All records must be quoted exactly. Omit the pictures.
****************************************
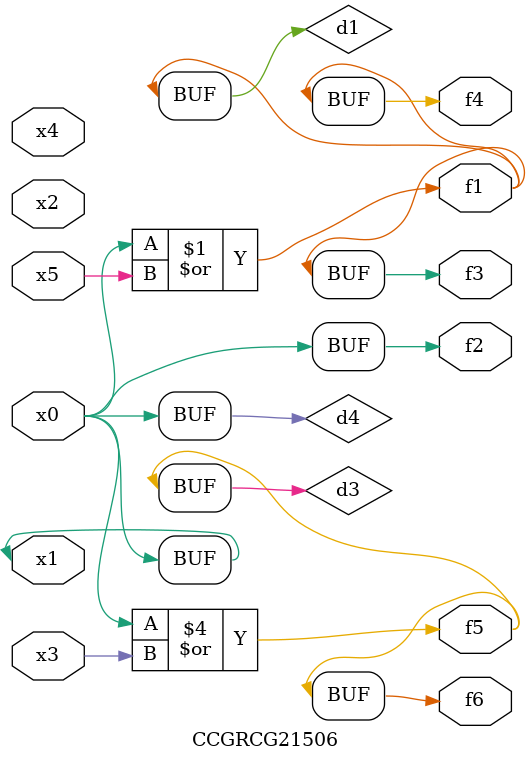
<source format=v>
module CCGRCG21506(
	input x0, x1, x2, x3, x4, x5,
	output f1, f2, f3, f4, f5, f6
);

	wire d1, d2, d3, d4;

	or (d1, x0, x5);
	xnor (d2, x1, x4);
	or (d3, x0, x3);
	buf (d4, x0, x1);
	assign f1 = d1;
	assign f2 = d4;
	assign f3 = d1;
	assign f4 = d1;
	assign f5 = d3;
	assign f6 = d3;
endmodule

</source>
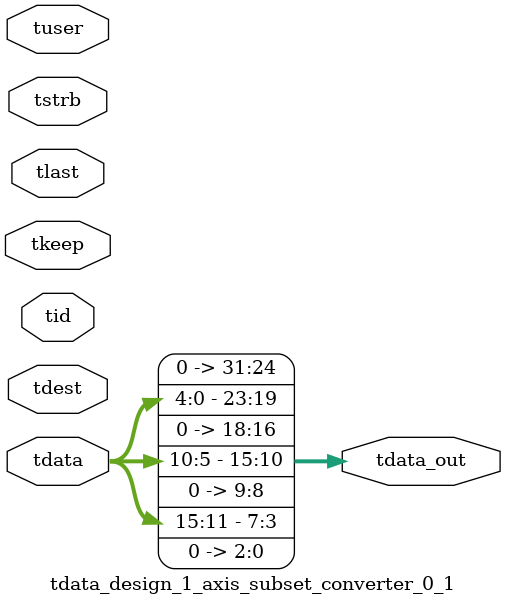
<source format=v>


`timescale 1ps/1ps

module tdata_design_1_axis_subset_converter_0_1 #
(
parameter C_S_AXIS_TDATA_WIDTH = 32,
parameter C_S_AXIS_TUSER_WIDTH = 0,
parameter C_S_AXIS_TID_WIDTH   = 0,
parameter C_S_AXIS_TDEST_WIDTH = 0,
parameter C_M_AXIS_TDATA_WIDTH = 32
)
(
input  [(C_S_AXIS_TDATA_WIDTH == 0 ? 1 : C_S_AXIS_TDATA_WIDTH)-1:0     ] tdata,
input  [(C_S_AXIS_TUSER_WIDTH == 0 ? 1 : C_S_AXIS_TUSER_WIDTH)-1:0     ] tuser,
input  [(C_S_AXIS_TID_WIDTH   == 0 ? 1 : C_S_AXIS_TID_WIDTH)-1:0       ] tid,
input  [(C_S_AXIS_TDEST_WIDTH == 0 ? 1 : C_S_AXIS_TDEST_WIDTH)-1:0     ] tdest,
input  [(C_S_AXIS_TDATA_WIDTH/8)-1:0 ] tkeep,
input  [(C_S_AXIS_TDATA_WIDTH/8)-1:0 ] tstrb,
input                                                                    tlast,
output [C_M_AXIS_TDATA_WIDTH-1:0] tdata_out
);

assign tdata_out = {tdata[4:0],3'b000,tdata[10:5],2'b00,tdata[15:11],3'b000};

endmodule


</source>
****************************************
ANSWER TO THE PROBLEM.
<source format=v>
module CCGRCG21506(
	input x0, x1, x2, x3, x4, x5,
	output f1, f2, f3, f4, f5, f6
);

	wire d1, d2, d3, d4;

	or (d1, x0, x5);
	xnor (d2, x1, x4);
	or (d3, x0, x3);
	buf (d4, x0, x1);
	assign f1 = d1;
	assign f2 = d4;
	assign f3 = d1;
	assign f4 = d1;
	assign f5 = d3;
	assign f6 = d3;
endmodule

</source>
<source format=v>


`timescale 1ps/1ps

module tdata_design_1_axis_subset_converter_0_1 #
(
parameter C_S_AXIS_TDATA_WIDTH = 32,
parameter C_S_AXIS_TUSER_WIDTH = 0,
parameter C_S_AXIS_TID_WIDTH   = 0,
parameter C_S_AXIS_TDEST_WIDTH = 0,
parameter C_M_AXIS_TDATA_WIDTH = 32
)
(
input  [(C_S_AXIS_TDATA_WIDTH == 0 ? 1 : C_S_AXIS_TDATA_WIDTH)-1:0     ] tdata,
input  [(C_S_AXIS_TUSER_WIDTH == 0 ? 1 : C_S_AXIS_TUSER_WIDTH)-1:0     ] tuser,
input  [(C_S_AXIS_TID_WIDTH   == 0 ? 1 : C_S_AXIS_TID_WIDTH)-1:0       ] tid,
input  [(C_S_AXIS_TDEST_WIDTH == 0 ? 1 : C_S_AXIS_TDEST_WIDTH)-1:0     ] tdest,
input  [(C_S_AXIS_TDATA_WIDTH/8)-1:0 ] tkeep,
input  [(C_S_AXIS_TDATA_WIDTH/8)-1:0 ] tstrb,
input                                                                    tlast,
output [C_M_AXIS_TDATA_WIDTH-1:0] tdata_out
);

assign tdata_out = {tdata[4:0],3'b000,tdata[10:5],2'b00,tdata[15:11],3'b000};

endmodule


</source>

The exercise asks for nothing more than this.